Base form classes

Several form classes are provided with django-registration, covering common cases for gathering account information and implementing common constraints for user registration. These forms were designed with django-registration’s built-in registration workflows in mind, but may also be useful in other situations.

class django_registration.forms.RegistrationForm

A form for registering an account. This is a subclass of Django’s built-in UserCreationForm, and has the following fields, all of which are required:

username
The username to use for the new account.
email
The email address to use for the new account.
password1
The password to use for the new account.
password2
The password to use for the new account, repeated to catch typos.

Note

Validation of usernames

Django supplies a default regex-based validator for usernames in its base AbstractBaseUser implementation, allowing any word character along with the following set of additional characters: ., @, +, and -. However, in Django 1.11 on Python 2 this regex uses the re.ASCII flag, while on Python 3 it uses the re.UNICODE flag. This means that if you’re using Django 1.11, the set of accepted characters will vary depending on the Python version you use.

Because it’s a subclass of Django’s UserCreationForm, RegistrationForm will inherit the base validation defined by Django. It also applies one custom validator: ReservedNameValidator. See the documentation for ReservedNameValidator for notes on why it exists and how to customize its behavior.

class django_registration.forms.RegistrationFormCaseInsensitive

A subclass of RegistrationForm which enforces case-insensitive uniqueness of usernames, by applying CaseInsensitiveUnique to the username field.

Note

Unicode case handling

On all versions of Python, this form will normalize the username value to form NFKC, matching Django’s default approach to Unicode normalization. On Python 3, it will also case-fold the value (Python 3 provides a native casefold() method on strings).

The validator will then use a case-insensitive (iexact) lookup to determine if a user with the same username already exists; the results of this query may depend on the quality of your database’s Unicode implementation, and on configuration details. The results may also be surprising to developers who are primarily used to English/ASCII text, as Unicode’s case rules can be quite complex.

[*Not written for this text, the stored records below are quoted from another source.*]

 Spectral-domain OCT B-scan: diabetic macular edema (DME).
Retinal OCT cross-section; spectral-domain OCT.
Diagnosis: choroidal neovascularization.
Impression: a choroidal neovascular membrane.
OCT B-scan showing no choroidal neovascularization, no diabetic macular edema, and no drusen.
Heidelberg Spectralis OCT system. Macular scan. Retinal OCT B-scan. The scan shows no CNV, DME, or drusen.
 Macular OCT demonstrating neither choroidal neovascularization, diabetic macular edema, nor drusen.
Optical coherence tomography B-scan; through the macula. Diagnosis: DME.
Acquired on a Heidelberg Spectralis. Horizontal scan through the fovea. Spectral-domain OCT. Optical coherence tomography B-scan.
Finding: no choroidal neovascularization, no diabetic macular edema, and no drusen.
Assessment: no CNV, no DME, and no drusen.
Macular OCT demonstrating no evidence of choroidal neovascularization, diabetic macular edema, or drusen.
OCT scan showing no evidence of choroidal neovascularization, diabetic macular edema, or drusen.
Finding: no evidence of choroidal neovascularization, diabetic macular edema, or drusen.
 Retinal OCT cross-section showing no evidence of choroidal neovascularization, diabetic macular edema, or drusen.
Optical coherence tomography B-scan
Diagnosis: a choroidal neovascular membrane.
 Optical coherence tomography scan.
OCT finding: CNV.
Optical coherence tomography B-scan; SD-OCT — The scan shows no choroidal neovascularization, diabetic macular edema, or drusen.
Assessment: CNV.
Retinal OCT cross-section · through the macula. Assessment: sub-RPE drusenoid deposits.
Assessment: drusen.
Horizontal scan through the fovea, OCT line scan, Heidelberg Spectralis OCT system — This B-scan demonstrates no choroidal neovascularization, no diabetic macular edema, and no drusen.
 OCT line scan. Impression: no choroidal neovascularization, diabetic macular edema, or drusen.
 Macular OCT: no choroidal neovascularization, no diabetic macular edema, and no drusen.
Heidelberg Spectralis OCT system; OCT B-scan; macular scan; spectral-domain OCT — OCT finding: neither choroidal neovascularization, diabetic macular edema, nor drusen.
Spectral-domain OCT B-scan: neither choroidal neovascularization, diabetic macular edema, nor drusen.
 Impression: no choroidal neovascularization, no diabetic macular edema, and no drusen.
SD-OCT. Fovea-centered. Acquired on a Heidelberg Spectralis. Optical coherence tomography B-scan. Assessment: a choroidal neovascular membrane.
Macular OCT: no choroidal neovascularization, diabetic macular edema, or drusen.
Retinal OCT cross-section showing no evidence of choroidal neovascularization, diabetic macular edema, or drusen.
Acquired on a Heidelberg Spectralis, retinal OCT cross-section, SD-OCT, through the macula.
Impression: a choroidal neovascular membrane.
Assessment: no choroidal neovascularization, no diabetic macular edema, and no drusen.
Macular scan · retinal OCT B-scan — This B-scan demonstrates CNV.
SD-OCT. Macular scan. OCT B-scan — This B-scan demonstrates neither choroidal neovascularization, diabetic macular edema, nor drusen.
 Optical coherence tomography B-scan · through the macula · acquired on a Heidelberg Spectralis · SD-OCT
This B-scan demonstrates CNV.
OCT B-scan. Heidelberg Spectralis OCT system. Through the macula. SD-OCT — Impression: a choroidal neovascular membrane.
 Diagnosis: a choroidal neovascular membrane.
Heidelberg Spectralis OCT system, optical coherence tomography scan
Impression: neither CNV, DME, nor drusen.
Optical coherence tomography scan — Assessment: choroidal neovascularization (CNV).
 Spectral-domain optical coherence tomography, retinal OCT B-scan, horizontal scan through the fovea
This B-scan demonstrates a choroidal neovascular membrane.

class django_registration.forms.RegistrationFormTermsOfService

A subclass of RegistrationForm which adds one additional, required field:

tos
A checkbox indicating agreement to the site’s terms of service/user agreement.
class django_registration.forms.RegistrationFormUniqueEmail

A subclass of RegistrationForm which enforces uniqueness of email addresses in addition to uniqueness of usernames, by applying CaseInsensitiveUnique to the email field.